(QUOTED PASSAGE):
* Start *
It’s the time of year when the chameleons are h-h-hesitating across the roads; when thin, agile, sports-model snakes slither at break neck speed up the trees and snatch fledgling birds from their nests and when the grass grows lush and thick and soft under your feet.
For much of 2014 we all kept saying that everything was six weeks late: the start of winter, the end of the Musasa pods and then the start of the rains. Male Weaver birds whose nests are normally subject to much critical scrutiny by their mates, have been even more frenetic than usual in the last few weeks. Three or four times they’ve made, moved in, shredded and re-made their nests while the flame lilies are only now in full bloom as nature’s late pattern continues into 2015.
The confusions in nature are being mimicked by the state of everything else in Zimbabwe. Since what’s been called the tsunami in Zanu PF before Christmas, the country came to a grinding halt. No one seems to know what’s going on: which MP’s are still MP’s, who’s expelled, who’s on the run, who’s in favour or who’s in disgrace in the ruling party. As has been the case countless times in the past 15 years, Zimbabwe is again completely paralyzed while the country’s leaders fight for their own political survival and positions of power.
* End *
(DATA SUPPLIED):
* Start *
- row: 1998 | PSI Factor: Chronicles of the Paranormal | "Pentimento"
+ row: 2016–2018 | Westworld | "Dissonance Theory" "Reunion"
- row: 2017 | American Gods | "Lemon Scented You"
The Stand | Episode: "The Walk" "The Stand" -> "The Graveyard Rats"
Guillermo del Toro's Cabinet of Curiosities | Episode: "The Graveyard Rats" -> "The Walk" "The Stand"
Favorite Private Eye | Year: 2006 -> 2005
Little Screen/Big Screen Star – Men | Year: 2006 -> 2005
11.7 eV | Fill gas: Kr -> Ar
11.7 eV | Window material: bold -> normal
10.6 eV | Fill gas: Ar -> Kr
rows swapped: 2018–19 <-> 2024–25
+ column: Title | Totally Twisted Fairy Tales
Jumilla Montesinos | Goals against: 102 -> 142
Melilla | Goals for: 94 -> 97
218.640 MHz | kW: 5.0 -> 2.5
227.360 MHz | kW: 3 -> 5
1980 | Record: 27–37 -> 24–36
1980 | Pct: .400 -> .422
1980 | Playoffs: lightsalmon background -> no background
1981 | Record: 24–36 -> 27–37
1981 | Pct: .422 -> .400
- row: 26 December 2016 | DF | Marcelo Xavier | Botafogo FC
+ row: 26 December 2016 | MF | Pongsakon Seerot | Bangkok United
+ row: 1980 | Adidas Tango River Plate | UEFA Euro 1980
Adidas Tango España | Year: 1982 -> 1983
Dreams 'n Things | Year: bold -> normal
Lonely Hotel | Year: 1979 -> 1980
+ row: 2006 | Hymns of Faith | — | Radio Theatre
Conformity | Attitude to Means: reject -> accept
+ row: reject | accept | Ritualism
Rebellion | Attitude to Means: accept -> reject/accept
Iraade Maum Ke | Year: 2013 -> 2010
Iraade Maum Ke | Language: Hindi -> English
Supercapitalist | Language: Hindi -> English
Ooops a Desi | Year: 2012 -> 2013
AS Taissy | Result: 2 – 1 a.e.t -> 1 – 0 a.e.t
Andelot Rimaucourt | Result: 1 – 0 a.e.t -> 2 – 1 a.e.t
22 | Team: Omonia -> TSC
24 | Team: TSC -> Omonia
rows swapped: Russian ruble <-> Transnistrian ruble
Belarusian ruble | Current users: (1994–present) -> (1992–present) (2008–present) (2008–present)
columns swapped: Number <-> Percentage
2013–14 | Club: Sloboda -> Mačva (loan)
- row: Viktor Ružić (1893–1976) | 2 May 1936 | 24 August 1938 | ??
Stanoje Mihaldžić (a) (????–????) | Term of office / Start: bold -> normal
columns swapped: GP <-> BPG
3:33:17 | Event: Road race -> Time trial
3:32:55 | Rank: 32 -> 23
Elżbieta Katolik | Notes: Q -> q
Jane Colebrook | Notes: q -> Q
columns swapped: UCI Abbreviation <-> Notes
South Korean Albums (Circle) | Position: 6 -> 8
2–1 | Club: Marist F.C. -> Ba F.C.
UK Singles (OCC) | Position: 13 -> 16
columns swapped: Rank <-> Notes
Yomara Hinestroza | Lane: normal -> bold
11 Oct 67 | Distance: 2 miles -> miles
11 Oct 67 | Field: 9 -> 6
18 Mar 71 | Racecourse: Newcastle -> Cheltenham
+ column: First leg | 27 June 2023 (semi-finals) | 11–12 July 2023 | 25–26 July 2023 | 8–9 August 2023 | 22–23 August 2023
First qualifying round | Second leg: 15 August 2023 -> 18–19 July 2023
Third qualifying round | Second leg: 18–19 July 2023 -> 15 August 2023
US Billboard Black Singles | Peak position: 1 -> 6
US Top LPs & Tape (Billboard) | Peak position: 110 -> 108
* End *
(PROBLEMS):
[1] Convert the listing, from its first line up to and including the line containing "227.360 MHz | kW: 3 -> 5", into a JSON list of strings with one string per line and blank lines omitted.
[2] Continue the piece on Zimbabwe's late seasons and political paralysis from the point where it stops.

(EXERCISE RESPONSES):
[1]
[
  "- row: 1998 | PSI Factor: Chronicles of the Paranormal | \"Pentimento\"",
  "+ row: 2016–2018 | Westworld | \"Dissonance Theory\" \"Reunion\"",
  "- row: 2017 | American Gods | \"Lemon Scented You\"",
  "The Stand | Episode: \"The Walk\" \"The Stand\" -> \"The Graveyard Rats\"",
  "Guillermo del Toro's Cabinet of Curiosities | Episode: \"The Graveyard Rats\" -> \"The Walk\" \"The Stand\"",
  "Favorite Private Eye | Year: 2006 -> 2005",
  "Little Screen/Big Screen Star – Men | Year: 2006 -> 2005",
  "11.7 eV | Fill gas: Kr -> Ar",
  "11.7 eV | Window material: bold -> normal",
  "10.6 eV | Fill gas: Ar -> Kr",
  "rows swapped: 2018–19 <-> 2024–25",
  "+ column: Title | Totally Twisted Fairy Tales",
  "Jumilla Montesinos | Goals against: 102 -> 142",
  "Melilla | Goals for: 94 -> 97",
  "218.640 MHz | kW: 5.0 -> 2.5",
  "227.360 MHz | kW: 3 -> 5"
]

[2]
Meanwhile for ordinary Zimbabweans January 2015 is harder than ever, particularly for parents trying to get their children back into school and meet the new punitive requirements. Children attending junior school for the first time are no longer allowed to buy their own school uniforms or shoes from affordable sources, now they are forced to buy them from the school. The same goes for their exercise books and other classroom equipment they require: all must be bought only from the school and the costs are included in the school fees.
First timers to junior school have to pay US$190 for the first term while new intake senior school children have to pay US$220 to be allowed in. The new regulation forcing parents to buy uniforms, shoes, books and equipment from the school only has, in a single move, eradicated free choice and fair competition. Thousands of men and women who made school uniforms for a living are now out business. Thousands who bulk buy exercise books to resell to school children are now out of business and hundreds of thousands of parents who until now had free choice and bought what they could afford and where they could afford it are prisoners to the new regulation. If they don’t pay their children don’t go to school.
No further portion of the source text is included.